Masyarakat Etnis Samawa memiliki ragam musik yang menjadi ciri khas dari identitas keetnisannya. Ciri khas itu sudah ada sejak orang-orang tua terdahulu yang mahir memainkan musik tradisi, kemudian diwariskan melalui pengetahuan musikal secara teknik, sejarah, dan filosofi melalui aural kepada generasi penerus.
Mereka pun menyebutnya ansambel musik gong genang yang terdiri dari gong, sepasang genang atau gendang, serta tambahan serune. Gong genang biasanya digunakan dalam perhelatan upacara adat Etnis Samawa, seperti nyorong (pihak calon pengantin pria mengantarkan mahar, mas kawin, dan seserahan kepada pihak penganti wanita), barodak (lulur), dan setiap permainan tradisional rakyat Etnis Samawa seperti barapan kerbau.

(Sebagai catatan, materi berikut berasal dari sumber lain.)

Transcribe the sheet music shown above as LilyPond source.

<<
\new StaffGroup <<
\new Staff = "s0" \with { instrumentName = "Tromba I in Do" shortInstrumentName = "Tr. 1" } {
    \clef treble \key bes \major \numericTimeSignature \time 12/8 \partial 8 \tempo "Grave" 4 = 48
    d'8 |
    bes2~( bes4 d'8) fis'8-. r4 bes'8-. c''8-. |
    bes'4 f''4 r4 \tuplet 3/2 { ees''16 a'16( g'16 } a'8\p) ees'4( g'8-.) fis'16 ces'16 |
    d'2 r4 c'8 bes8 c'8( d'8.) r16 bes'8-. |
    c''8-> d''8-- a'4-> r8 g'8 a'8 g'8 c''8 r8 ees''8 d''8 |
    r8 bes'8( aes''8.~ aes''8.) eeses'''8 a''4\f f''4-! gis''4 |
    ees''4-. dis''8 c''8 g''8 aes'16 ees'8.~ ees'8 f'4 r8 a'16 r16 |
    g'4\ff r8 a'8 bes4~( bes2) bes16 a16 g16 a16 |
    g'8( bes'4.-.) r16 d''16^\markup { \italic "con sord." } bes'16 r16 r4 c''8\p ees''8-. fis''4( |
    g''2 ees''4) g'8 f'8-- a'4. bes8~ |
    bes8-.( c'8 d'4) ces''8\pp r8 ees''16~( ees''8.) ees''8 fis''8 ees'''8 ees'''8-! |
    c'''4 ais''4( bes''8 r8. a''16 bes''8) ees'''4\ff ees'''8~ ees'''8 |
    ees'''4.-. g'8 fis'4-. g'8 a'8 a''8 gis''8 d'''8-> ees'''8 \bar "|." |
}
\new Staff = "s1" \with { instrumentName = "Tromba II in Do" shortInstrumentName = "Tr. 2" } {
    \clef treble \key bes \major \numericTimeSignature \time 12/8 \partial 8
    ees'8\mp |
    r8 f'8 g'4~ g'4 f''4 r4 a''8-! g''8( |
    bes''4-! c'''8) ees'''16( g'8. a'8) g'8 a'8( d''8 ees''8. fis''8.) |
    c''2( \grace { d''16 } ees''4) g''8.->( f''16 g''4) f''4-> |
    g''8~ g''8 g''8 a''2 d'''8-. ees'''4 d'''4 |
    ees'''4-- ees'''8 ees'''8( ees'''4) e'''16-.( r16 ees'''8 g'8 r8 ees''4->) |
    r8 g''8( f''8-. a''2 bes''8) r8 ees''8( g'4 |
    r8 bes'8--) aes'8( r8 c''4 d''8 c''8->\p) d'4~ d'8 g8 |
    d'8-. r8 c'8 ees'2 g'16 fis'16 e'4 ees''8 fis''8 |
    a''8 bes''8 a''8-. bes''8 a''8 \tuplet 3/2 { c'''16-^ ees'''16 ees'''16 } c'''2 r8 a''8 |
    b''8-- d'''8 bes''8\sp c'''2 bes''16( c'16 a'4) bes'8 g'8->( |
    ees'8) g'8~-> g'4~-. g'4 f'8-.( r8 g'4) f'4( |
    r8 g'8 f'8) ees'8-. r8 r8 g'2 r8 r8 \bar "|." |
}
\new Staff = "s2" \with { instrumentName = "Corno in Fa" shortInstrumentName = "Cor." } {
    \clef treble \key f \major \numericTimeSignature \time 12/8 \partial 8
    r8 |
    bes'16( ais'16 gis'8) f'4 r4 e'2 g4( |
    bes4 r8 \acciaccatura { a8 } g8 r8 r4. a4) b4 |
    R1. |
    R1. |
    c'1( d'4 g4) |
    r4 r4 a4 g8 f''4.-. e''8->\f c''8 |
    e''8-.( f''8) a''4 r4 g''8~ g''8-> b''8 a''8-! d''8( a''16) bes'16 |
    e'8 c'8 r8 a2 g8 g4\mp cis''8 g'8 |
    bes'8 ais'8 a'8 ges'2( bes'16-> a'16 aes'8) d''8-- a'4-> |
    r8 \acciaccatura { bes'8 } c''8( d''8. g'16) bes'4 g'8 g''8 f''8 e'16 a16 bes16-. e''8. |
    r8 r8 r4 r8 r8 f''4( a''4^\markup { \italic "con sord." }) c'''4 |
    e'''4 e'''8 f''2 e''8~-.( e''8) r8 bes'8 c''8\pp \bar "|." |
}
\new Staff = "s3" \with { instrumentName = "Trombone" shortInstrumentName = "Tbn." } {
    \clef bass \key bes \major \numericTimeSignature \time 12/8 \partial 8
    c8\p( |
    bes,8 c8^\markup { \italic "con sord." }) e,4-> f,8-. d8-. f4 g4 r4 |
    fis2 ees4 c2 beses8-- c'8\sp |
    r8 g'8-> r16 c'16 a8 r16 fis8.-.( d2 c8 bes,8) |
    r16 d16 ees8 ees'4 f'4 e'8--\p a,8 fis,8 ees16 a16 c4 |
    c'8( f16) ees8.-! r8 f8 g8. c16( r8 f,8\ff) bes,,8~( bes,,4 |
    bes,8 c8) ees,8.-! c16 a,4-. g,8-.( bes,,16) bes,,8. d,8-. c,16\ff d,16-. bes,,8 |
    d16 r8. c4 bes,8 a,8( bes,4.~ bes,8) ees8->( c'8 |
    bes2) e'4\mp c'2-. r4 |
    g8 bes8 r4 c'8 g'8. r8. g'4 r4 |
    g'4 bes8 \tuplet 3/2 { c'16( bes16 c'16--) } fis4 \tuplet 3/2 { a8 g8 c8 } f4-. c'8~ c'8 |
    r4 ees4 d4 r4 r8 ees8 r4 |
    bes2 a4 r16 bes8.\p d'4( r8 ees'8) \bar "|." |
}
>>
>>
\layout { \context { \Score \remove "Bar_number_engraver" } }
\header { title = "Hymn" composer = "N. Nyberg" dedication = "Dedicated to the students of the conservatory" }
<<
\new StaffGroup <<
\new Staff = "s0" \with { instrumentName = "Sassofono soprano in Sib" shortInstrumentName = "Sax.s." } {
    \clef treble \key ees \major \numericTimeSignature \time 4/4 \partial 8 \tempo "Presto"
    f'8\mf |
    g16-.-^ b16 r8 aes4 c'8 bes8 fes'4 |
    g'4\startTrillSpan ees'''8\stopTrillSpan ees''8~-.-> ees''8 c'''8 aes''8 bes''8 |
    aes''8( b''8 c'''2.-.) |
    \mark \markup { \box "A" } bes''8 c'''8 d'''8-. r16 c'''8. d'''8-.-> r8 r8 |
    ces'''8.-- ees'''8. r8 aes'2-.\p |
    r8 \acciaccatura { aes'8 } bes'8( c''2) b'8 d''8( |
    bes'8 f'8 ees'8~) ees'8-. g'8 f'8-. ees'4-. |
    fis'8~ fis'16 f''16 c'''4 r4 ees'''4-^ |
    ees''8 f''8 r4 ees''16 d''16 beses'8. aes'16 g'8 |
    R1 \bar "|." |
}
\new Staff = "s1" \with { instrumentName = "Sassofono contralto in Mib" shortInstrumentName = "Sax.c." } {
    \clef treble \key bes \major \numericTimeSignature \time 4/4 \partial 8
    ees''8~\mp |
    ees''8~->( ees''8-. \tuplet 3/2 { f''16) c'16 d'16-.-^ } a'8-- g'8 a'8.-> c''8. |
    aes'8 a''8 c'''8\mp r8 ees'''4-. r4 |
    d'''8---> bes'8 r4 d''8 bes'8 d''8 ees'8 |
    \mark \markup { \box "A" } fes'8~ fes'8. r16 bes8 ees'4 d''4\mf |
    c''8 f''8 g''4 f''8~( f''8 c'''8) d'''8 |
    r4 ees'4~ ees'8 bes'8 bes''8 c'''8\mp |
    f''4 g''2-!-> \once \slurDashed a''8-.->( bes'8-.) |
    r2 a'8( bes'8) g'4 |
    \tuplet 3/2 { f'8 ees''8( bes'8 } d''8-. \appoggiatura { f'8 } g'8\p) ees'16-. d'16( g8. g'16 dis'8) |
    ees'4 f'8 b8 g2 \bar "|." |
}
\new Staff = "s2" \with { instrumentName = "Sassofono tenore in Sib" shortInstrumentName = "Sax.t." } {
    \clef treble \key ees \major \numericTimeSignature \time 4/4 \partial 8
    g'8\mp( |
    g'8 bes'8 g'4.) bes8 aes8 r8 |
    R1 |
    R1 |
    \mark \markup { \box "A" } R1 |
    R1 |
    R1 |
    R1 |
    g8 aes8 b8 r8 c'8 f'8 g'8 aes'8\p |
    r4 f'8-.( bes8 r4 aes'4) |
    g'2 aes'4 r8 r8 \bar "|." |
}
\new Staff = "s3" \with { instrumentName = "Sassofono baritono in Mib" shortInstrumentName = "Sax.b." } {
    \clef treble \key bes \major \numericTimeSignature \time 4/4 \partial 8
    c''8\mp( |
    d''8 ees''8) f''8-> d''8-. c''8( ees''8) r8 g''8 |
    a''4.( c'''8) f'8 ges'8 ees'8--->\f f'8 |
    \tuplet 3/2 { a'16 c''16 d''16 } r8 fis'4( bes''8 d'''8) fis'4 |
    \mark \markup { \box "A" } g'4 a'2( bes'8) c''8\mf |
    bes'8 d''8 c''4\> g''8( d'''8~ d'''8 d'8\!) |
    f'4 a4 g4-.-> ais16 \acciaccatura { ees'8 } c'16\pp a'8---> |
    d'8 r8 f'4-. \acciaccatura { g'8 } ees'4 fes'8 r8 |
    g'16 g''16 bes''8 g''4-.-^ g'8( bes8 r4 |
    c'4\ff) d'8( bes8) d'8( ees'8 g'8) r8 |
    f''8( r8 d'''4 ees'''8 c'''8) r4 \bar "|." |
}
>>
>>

Dalam perkembangannya, gong genang digunakan dalam setiap perayaan atau acara pemerintahan, seperti Hari Jadi Kabupaten Sumbawa dan perayaan hari besar lainnya.
Perubahan dan perkembangan saat ini dipengaruhi oleh kesadaran bahwa setiap individu dan kolektif tetap merawat identitas etnisnya, melestarikan gong genang agar tetap terus bertahan dan lestari melalui proses regenerasi. Hal ini dapat ditelusuri dari suburnya komunitas seni ataupun sanggar seni yang ada di desa-desa di Kabupaten Sumbawa dalam pelaksanaan berbagai perhelatan budaya Etnis Samawa.
Alat musik gong genang
Menurut sejarah, alat musik gong genang merupakan hasil dari pertemuan kebudayaan Hindu, Makassar, dan Sumbawa. Ditambah lagi penguasaan Kerajaan Goa terhadap Kerajaan Sumbawa pada abad 17 yang memberi pengaruh kehidupan pada masyarakat, sehingga menghasilkan alat musik tradisional Etnis Samawa (Hery Musbiawan).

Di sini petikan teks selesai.